* _TASK INSTRUCTIONS_
Copy out, word for word, the lines of the items starting at the line that contains "Infolettre du CRIDAQ" and ending at the line that contains "Fuente: Religion Unplugged.", with both of those lines included. Leave the pictures out.

=====

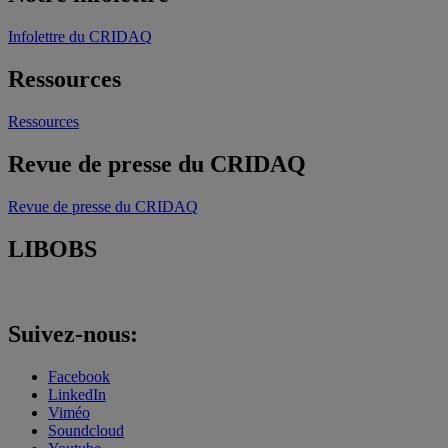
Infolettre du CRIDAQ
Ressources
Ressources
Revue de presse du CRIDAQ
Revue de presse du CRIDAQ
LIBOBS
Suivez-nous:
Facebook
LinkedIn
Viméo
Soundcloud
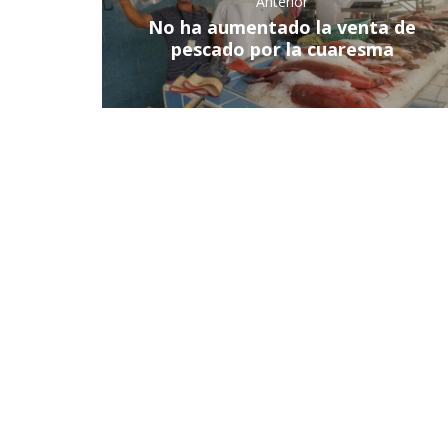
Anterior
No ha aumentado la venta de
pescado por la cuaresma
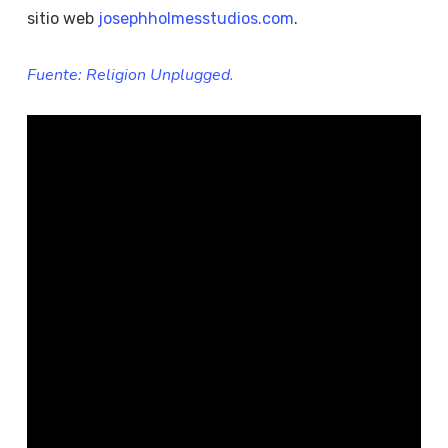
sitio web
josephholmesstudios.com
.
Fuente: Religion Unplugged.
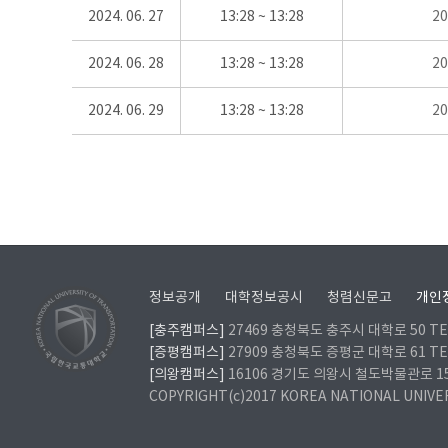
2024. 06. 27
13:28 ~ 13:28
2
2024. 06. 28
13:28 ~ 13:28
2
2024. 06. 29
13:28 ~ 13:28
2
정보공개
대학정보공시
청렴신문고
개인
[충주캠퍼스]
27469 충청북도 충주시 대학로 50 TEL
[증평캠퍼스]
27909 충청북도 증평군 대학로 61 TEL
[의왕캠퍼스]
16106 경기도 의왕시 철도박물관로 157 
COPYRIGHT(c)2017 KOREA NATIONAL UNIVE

=====

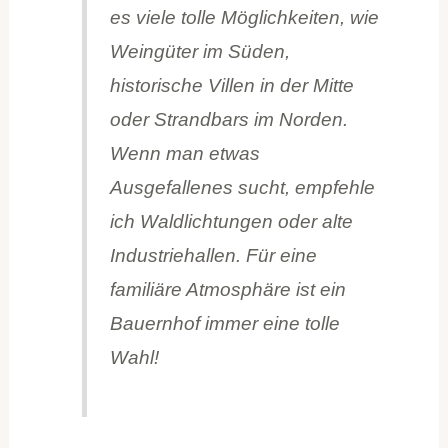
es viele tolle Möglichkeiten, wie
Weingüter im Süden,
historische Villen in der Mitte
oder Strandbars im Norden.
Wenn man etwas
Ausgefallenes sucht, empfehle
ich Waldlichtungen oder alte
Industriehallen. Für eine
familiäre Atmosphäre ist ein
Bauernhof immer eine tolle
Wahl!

=====

* _TASK OUTPUT_
Infolettre du CRIDAQ
Ressources
Ressources
Revue de presse du CRIDAQ
Revue de presse du CRIDAQ
LIBOBS
Suivez-nous:
Facebook
LinkedIn
Viméo
Soundcloud
Anterior
No ha aumentado la venta de
pescado por la cuaresma
sitio web
josephholmesstudios.com
.
Fuente: Religion Unplugged.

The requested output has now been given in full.